Both sides are presently in discussions with the company to resolve this issue, VinaCapital said in a statement, adding that the terms that were agreed to by both parties are aligned with market practices and are typical of the many mutually successful transactions that have completed in the past.
“The terms also included a number of conditions intended to protect our interests as an investor. These conditions are also consistent with market practices and are only applicable if the company cannot achieve the results forecast by management.
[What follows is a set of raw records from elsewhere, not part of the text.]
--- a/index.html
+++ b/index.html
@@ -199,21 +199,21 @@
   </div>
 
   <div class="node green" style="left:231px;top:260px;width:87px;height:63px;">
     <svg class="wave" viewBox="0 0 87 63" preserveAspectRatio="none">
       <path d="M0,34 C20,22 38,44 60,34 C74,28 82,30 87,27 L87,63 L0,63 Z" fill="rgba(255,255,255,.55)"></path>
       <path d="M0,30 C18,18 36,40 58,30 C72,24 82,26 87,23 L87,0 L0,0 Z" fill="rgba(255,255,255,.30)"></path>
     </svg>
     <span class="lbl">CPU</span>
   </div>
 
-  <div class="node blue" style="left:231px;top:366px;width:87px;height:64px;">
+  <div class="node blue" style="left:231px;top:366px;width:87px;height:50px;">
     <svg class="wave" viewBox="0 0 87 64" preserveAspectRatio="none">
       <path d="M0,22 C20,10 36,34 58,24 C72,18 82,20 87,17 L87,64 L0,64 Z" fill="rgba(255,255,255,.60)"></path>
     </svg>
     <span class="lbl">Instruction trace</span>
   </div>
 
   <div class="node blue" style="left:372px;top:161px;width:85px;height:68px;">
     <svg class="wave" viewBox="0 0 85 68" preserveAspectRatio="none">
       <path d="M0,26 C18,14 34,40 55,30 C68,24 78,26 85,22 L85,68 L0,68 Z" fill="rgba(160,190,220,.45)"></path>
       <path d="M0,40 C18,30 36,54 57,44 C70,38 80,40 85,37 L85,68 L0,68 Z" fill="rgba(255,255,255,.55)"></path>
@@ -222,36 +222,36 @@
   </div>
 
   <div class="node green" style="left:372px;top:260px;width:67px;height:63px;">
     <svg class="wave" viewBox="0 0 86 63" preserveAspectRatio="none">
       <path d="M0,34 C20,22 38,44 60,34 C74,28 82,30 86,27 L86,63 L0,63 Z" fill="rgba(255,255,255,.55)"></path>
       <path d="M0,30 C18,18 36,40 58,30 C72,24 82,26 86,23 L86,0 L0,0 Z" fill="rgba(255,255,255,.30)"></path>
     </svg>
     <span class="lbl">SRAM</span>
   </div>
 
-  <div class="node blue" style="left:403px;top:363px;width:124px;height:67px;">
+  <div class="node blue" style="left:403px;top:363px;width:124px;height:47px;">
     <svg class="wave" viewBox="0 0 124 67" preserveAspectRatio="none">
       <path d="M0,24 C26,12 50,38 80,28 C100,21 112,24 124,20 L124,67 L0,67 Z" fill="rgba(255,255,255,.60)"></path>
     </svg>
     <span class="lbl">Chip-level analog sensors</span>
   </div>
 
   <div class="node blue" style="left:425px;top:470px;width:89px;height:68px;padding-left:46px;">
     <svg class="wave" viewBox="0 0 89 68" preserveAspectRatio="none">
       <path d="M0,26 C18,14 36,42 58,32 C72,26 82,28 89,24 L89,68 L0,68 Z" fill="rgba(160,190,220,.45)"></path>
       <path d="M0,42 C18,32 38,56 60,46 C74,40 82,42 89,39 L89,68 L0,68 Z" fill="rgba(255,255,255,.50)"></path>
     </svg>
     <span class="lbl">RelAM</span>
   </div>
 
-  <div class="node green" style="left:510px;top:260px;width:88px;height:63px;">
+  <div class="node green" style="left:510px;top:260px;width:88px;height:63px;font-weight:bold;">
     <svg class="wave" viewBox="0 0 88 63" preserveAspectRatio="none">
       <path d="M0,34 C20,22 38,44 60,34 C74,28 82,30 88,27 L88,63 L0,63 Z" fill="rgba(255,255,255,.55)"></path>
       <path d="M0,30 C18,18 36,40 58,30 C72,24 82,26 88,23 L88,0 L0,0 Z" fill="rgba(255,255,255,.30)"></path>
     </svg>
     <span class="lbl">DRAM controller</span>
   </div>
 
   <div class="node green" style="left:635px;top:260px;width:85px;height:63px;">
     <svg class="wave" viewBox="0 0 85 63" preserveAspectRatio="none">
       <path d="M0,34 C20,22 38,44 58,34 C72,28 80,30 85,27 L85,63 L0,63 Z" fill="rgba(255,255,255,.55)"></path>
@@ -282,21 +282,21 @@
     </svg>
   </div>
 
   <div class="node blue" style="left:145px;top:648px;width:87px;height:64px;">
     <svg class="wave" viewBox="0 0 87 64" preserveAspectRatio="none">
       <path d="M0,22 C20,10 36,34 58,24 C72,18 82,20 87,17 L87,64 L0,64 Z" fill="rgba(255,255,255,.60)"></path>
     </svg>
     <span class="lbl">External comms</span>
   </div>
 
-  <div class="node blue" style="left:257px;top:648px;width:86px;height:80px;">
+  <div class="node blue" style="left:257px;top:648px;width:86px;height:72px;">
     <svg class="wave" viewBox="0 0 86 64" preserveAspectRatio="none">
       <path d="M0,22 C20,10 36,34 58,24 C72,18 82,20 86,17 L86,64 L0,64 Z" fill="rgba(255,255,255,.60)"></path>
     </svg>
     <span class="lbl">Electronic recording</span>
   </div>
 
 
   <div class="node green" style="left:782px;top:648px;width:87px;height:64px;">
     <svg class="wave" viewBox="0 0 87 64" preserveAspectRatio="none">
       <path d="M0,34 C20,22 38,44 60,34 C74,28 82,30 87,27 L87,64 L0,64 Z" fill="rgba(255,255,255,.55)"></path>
In addition, we agreed to invest at a valuation significantly higher than the market valuation from a price-to-earnings basis,” VinaCapital said.
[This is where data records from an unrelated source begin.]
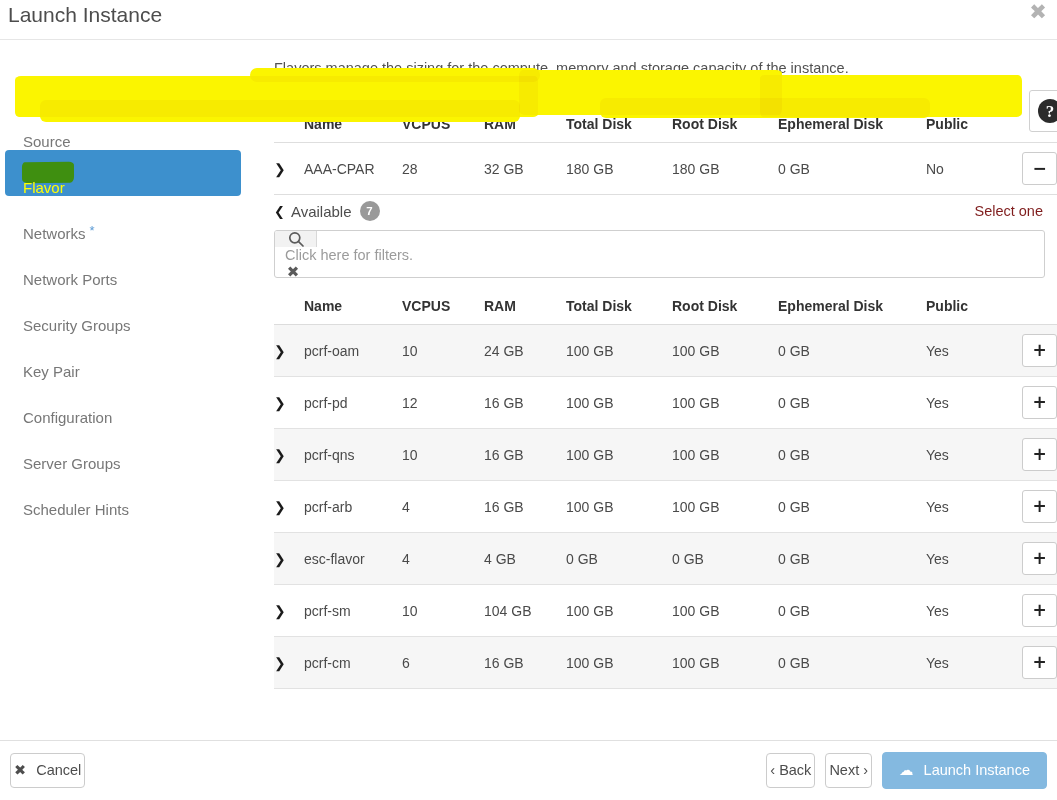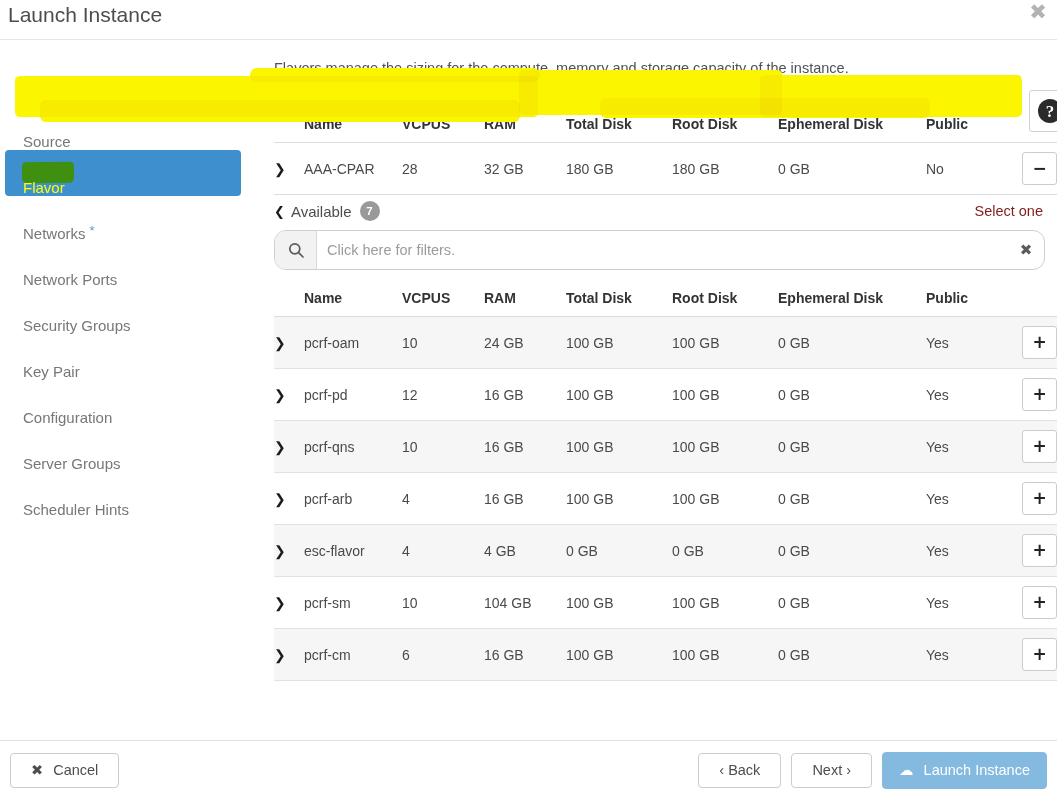--- a/index.html
+++ b/index.html
@@ -215,26 +215,27 @@
   }
   .select-one {
     margin-left: auto;
     font-size: 14.5px; color: #7f1d1d;
     padding-right: 2px;
   }
 
   
   .filter-bar {
     display: flex; align-items: stretch;
-    height: 40px;
+    height: 48px;
     border: 1px solid #cfcfcf;
-    border-radius: 12px;
+    border-radius: 3px;
     background: #fff;
     margin-bottom: 16px;
     overflow: hidden;
+    flex-direction: column;
   }
   .filter-icon {
     width: 42px;
     background: #f2f2f2;
     border-right: 1px solid #d8d8d8;
     display: flex; align-items: center; justify-content: center;
     color: #5b5b5b;
     cursor: pointer;
   }
   .filter-input {
@@ -263,21 +264,21 @@
     display: flex; align-items: center;
     padding: 0 10px;
     background: #fff;
   }
   .btn {
     font-size: 14.5px;
     border-radius: 4px;
     border: 1px solid #cccccc;
     background: #ffffff;
     color: #4d4d4d;
-    padding: 8px 20px;
+    padding: 8px 3px;
     cursor: pointer;
     font-family: "Liberation Sans", sans-serif;
     white-space: nowrap;
     line-height: 17px;
   }
   .btn-primary {
     background: #84b9e0;
     border-color: #84b9e0;
     color: #ffffff;
     padding: 9px 16px;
The assets management firm also emphasized that taking over the company has never been its intention, nor is it part of our Group’s business strategy.
Earlier one day, the poultry firm was said to seek the Prime Minister’s intervention in terminating its six-month-old investment partnership with VinaCapital. The firm said it agreed to investment terms it now claims to be unreasonable because they were initially stipulated in English.
In its petition to the government, the poultry firm noted that VinaCapital is seeking an internal rate of return (IRR) of 22 per cent per year. It claims that the terms of the deal stipulate that in the event of the IRR not being met, Ba Huan will be fined or required to return the investment capital, along with a 22 per cent interest, or it must transfer to VinaCapital (or its partner) at least a 51 per cent stake in the company.
It also alleged that the partnership restricts it from engaging in any other business except chicken and eggs. Its litany of grievances includes what it claims is VinaCapital’s tendency to veto all board decisions, despite it being a minority shareholder.
Ba Huan said the issues stem from the confusion caused by the contract written in English that it agreed to in haste.
In February, VinaCapital’s flagship fund Vietnam Opportunity Fund (VOF) had invested $32.5 million to acquire a significant minority stake in Ba Huan.
Announcing its investment in Ba Huan in February, VOF had said that it may also invest a moderate amount of additional capital during the next twelve months as the company delivers on mutually agreed milestones.
“This private equity investment is consistent with our strategy of focusing on companies operating in the sectors of the economy benefitting from strong domestic growth,” VOF managing director Andy Ho had then said.
Established in 2001, Ba Huan accounts for 30 per cent of Vietnam’s pasteurized egg market and is a household brand. The company has made significant investments in its operations, importing modern production lines from Europe and adhering to international standards. In 2018, it expects revenue to surpass $90 million.
Ba Huan JSC operates two fully enclosed industrial poultry farms, including a layer farm with over 1.5 million chickens for commercial egg production, and a broiler farm with over 400,000 chickens for meat production.
Each day, Ba Huan supplies over 1.7 million eggs, delivers over 15,000 chickens, and processes over 25 tonnes of fresh poultry meat. Its products are distributed to over 2,000 agents and points of sales throughout Vietnam.
Egg consumption is on the rise in Vietnam, with both chicken and duck eggs popular, according to Poultry World. Chicken consumption is also increasing, growing at a compound annual growth rate of 8.6 per cent, according to DBS Bank, and local producers have struggled to meet demand.